↓

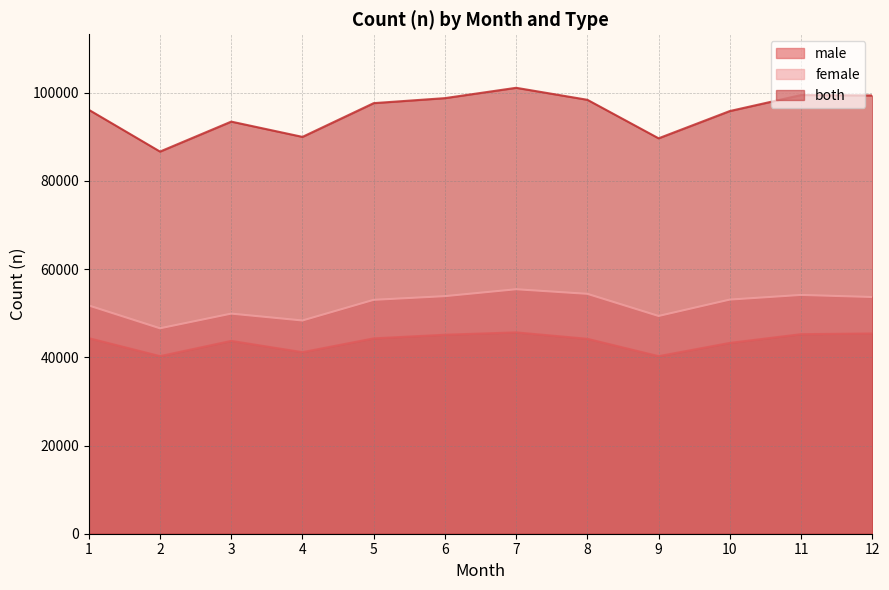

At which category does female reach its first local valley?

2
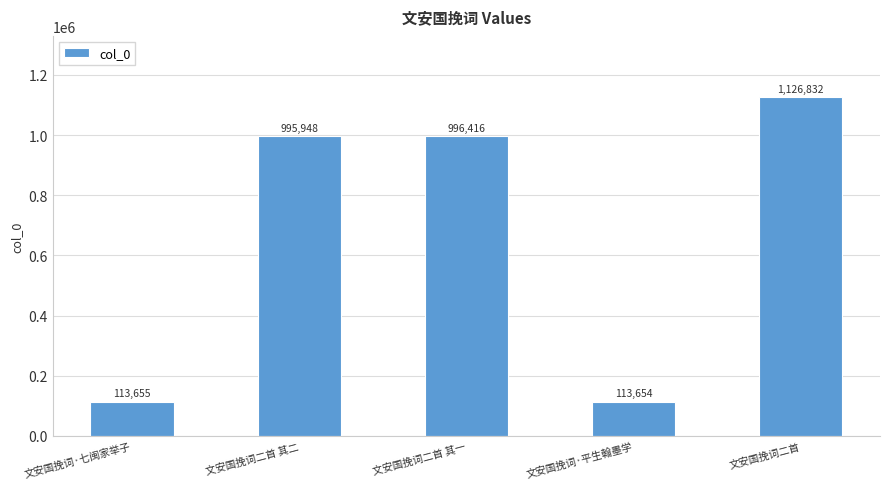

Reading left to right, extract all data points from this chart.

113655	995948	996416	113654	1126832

↑
↓

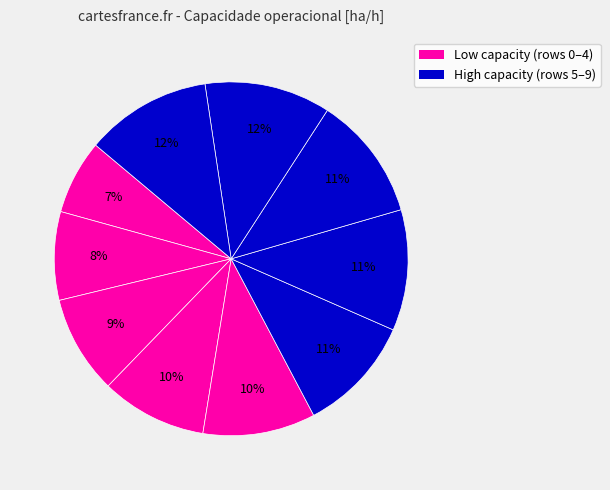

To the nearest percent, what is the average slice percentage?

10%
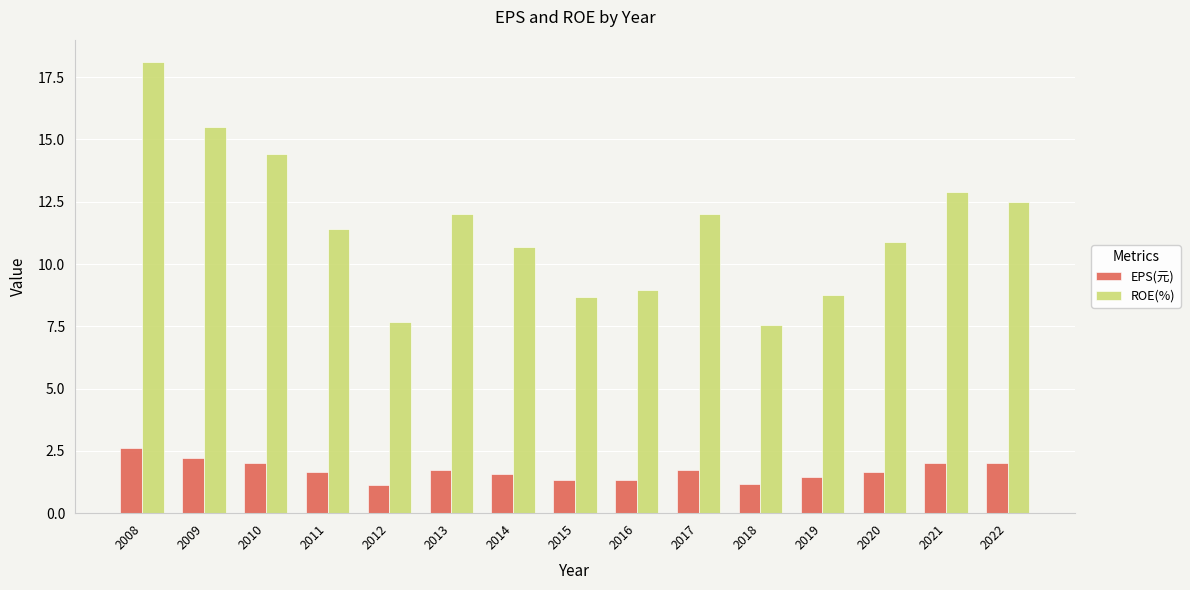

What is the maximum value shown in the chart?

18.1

↑

◆ **AIM OF THE TASK**
Please convert the stretch from the line containing "At which category" through the line containing "Reading left to" into a JSON list of strings, one string per line. Leave out blank lines and pictures.

◆ **ANSWER TO THIS TASK**
[
  "At which category does female reach its first local valley?",
  "2",
  "Reading left to right, extract all data points from this chart."
]